His invention, which granted him this coveted award, is cool both in terms of tech, but more importantly, in its usefulness to assist people who have a hearing disability.
Specifically, the inventor created “Vision D” which consists of a device that’s attached to a pair of glasses and through artificial intelligence (AI) technology, transforms what a person is saying into text. This text is then displayed on a mini screen attached to the glasses.
What’s more, because these solutions shouldn’t be hoarded, Vision D’s code is open sourced. That way, anyone can access it and improve it.
Hear the call to make a change
We often take things for granted.
And one of the things we most continuously overlook is our health.

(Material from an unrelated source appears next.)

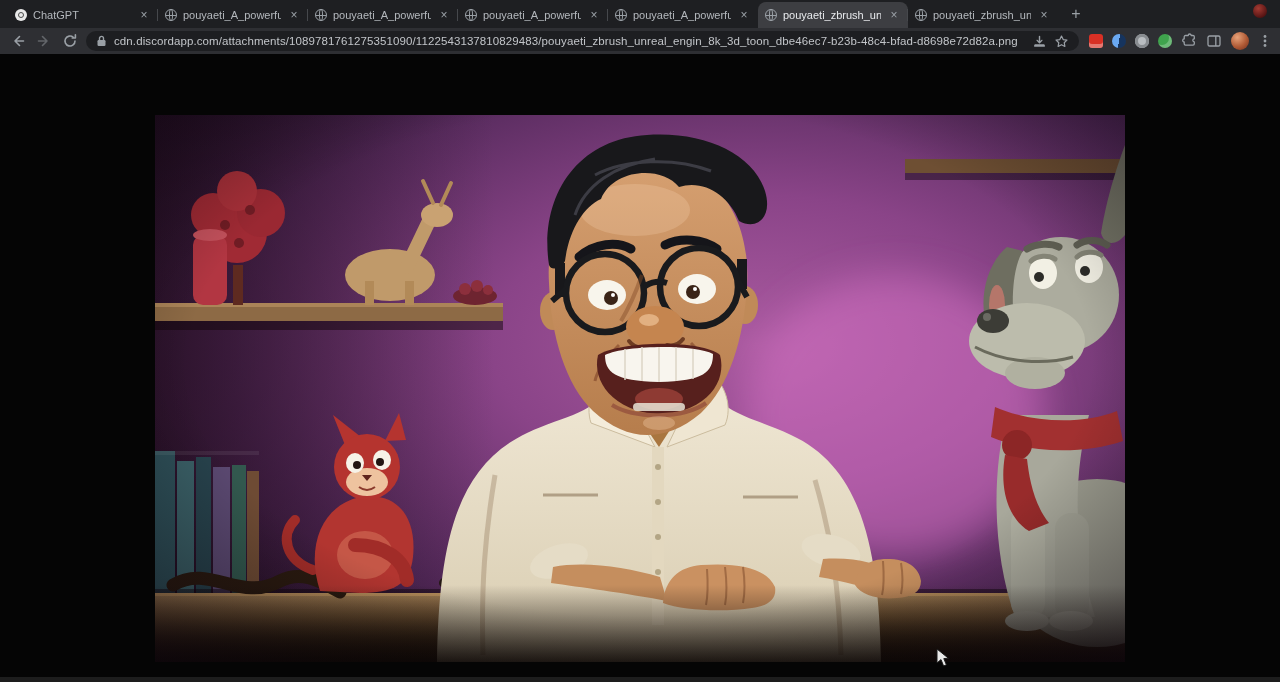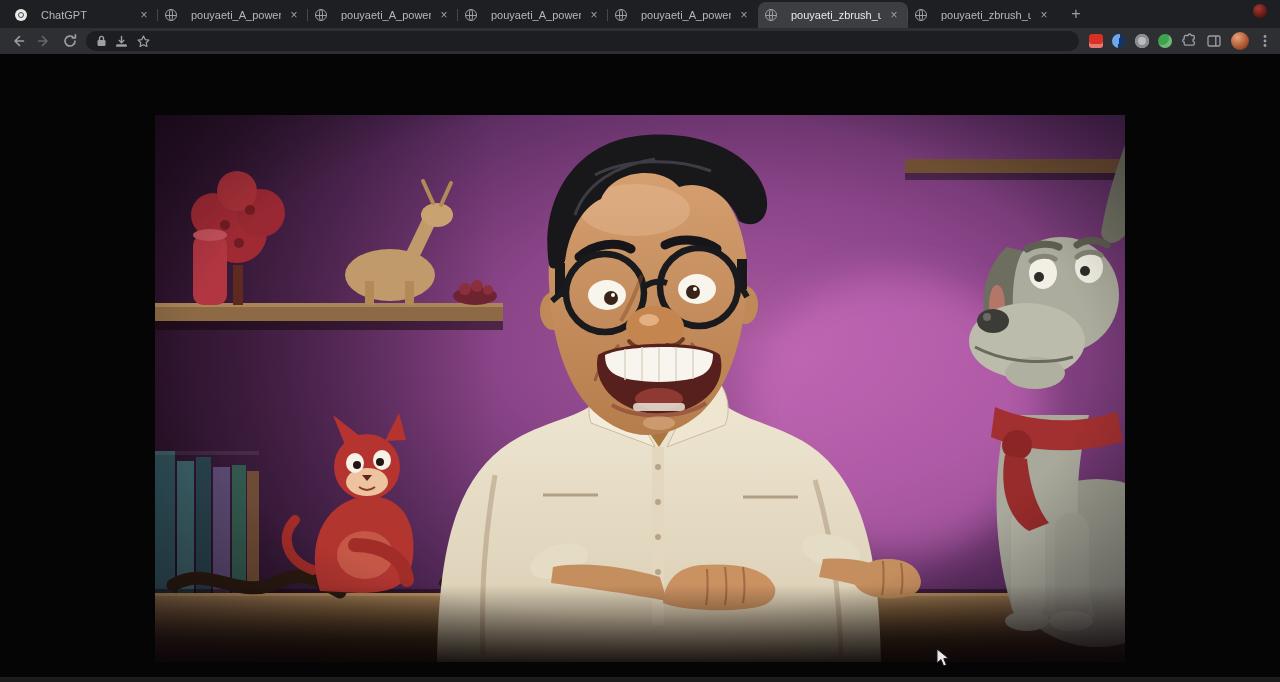"ChatGPT" .tab-label { margin-left: 8px -> none }
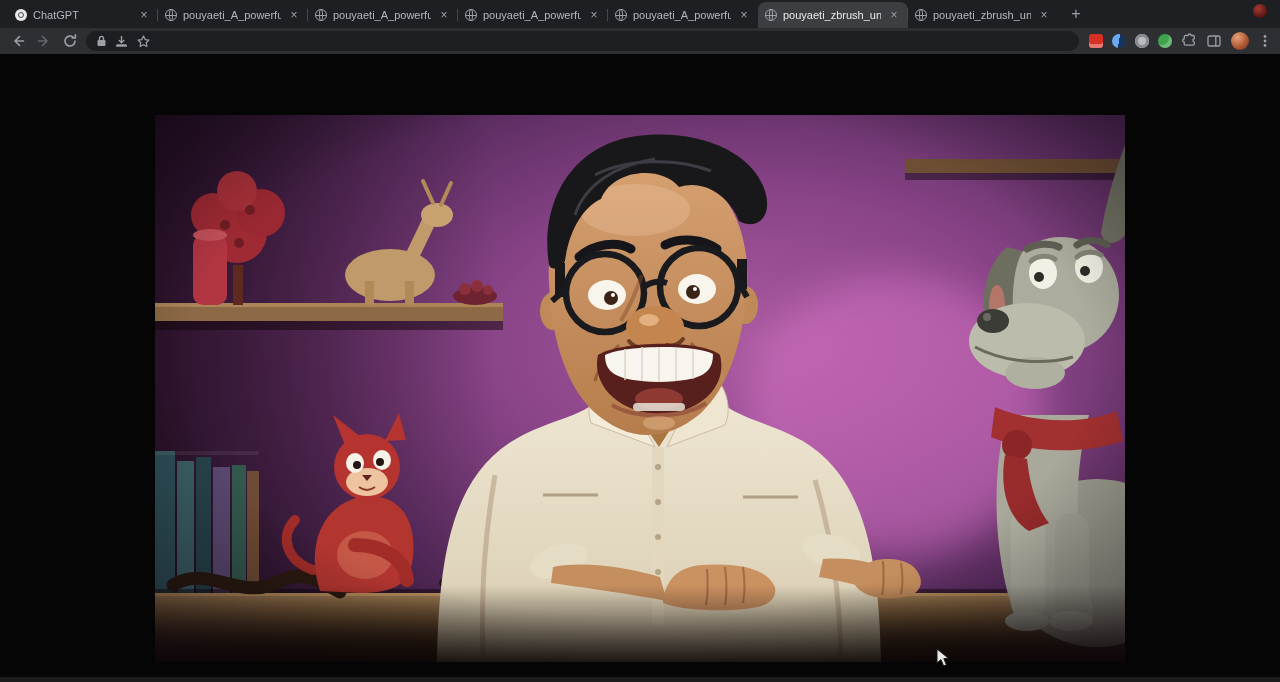"cdn.discordapp.com/attachments/108978176" span.url { html: none -> <span>cdn.discordapp.com/attachments/1089781761275351090/1122543137810829483/pouyaeti_zbrush_unreal_engin_8k_3d_toon_dbe46ec7-b23b-48c4-bfad-d8698e72d82a.png</span> }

And as you read this, you might even be listening to your favorite jams.
However, the World Health Organization (WHO) reports that for 466 million people, it’s not so easy to enjoy Vivaldi’s Four Seasons or the Red Hot Chili Peppers because they live with disabling hearing loss.
So their way of communicating with the world might be through sign language, the use of hearing aids, or a cochlear implant. The first of the three options requires a teacher and those around a person to understand sign language in order for it to work.
As for hearing aids and cochlear implants… they’re useful but not cheap. And not everyone is a candidate for these solutions.
What’s more, in developing parts of the world, people might not have access to any of these alternatives at all.
It’s within these limiting boundaries that Vision D aims to make a breakthrough.